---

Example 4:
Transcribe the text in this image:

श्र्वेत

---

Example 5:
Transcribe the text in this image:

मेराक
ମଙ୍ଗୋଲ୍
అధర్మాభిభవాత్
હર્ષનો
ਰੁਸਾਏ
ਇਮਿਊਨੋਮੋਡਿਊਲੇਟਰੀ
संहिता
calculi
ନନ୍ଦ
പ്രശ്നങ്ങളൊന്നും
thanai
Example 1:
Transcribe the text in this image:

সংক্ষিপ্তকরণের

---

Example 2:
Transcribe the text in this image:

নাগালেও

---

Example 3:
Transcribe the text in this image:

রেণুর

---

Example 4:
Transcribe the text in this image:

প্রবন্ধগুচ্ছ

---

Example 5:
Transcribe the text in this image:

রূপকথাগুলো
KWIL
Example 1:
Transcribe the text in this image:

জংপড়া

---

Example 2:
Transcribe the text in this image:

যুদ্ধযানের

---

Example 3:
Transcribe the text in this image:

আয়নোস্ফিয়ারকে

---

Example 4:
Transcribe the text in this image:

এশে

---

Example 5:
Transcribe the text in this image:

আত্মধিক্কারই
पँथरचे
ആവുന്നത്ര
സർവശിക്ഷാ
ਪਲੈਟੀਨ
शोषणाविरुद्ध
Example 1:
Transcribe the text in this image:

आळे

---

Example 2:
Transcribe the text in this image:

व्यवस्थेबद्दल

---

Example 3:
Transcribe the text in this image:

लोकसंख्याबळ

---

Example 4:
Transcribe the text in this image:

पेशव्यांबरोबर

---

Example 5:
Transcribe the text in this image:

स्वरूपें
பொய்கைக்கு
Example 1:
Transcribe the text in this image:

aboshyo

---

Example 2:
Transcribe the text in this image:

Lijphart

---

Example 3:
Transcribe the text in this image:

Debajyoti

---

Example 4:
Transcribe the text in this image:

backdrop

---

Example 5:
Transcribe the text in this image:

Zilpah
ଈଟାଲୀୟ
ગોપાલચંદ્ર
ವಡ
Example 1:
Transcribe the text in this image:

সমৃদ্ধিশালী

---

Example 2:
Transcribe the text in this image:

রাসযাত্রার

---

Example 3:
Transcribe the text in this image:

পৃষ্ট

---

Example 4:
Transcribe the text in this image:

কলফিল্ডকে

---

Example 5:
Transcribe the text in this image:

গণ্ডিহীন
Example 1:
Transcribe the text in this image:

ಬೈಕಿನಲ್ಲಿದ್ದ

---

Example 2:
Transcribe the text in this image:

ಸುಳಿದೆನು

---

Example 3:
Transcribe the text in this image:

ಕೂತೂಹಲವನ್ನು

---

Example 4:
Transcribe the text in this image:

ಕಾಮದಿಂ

- [WHAT NEEDS TO BE DONE]: Reproduce every record above exactly as it is written.

- [YOUR RESPONSE]:
---

Example 4:
Transcribe the text in this image:

श्र्वेत

---

Example 5:
Transcribe the text in this image:

मेराक
ମଙ୍ଗୋଲ୍
అధర్మాభిభవాత్
હર્ષનો
ਰੁਸਾਏ
ਇਮਿਊਨੋਮੋਡਿਊਲੇਟਰੀ
संहिता
calculi
ନନ୍ଦ
പ്രശ്നങ്ങളൊന്നും
thanai
Example 1:
Transcribe the text in this image:

সংক্ষিপ্তকরণের

---

Example 2:
Transcribe the text in this image:

নাগালেও

---

Example 3:
Transcribe the text in this image:

রেণুর

---

Example 4:
Transcribe the text in this image:

প্রবন্ধগুচ্ছ

---

Example 5:
Transcribe the text in this image:

রূপকথাগুলো
KWIL
Example 1:
Transcribe the text in this image:

জংপড়া

---

Example 2:
Transcribe the text in this image:

যুদ্ধযানের

---

Example 3:
Transcribe the text in this image:

আয়নোস্ফিয়ারকে

---

Example 4:
Transcribe the text in this image:

এশে

---

Example 5:
Transcribe the text in this image:

আত্মধিক্কারই
पँथरचे
ആവുന്നത്ര
സർവശിക്ഷാ
ਪਲੈਟੀਨ
शोषणाविरुद्ध
Example 1:
Transcribe the text in this image:

आळे

---

Example 2:
Transcribe the text in this image:

व्यवस्थेबद्दल

---

Example 3:
Transcribe the text in this image:

लोकसंख्याबळ

---

Example 4:
Transcribe the text in this image:

पेशव्यांबरोबर

---

Example 5:
Transcribe the text in this image:

स्वरूपें
பொய்கைக்கு
Example 1:
Transcribe the text in this image:

aboshyo

---

Example 2:
Transcribe the text in this image:

Lijphart

---

Example 3:
Transcribe the text in this image:

Debajyoti

---

Example 4:
Transcribe the text in this image:

backdrop

---

Example 5:
Transcribe the text in this image:

Zilpah
ଈଟାଲୀୟ
ગોપાલચંદ્ર
ವಡ
Example 1:
Transcribe the text in this image:

সমৃদ্ধিশালী

---

Example 2:
Transcribe the text in this image:

রাসযাত্রার

---

Example 3:
Transcribe the text in this image:

পৃষ্ট

---

Example 4:
Transcribe the text in this image:

কলফিল্ডকে

---

Example 5:
Transcribe the text in this image:

গণ্ডিহীন
Example 1:
Transcribe the text in this image:

ಬೈಕಿನಲ್ಲಿದ್ದ

---

Example 2:
Transcribe the text in this image:

ಸುಳಿದೆನು

---

Example 3:
Transcribe the text in this image:

ಕೂತೂಹಲವನ್ನು

---

Example 4:
Transcribe the text in this image:

ಕಾಮದಿಂ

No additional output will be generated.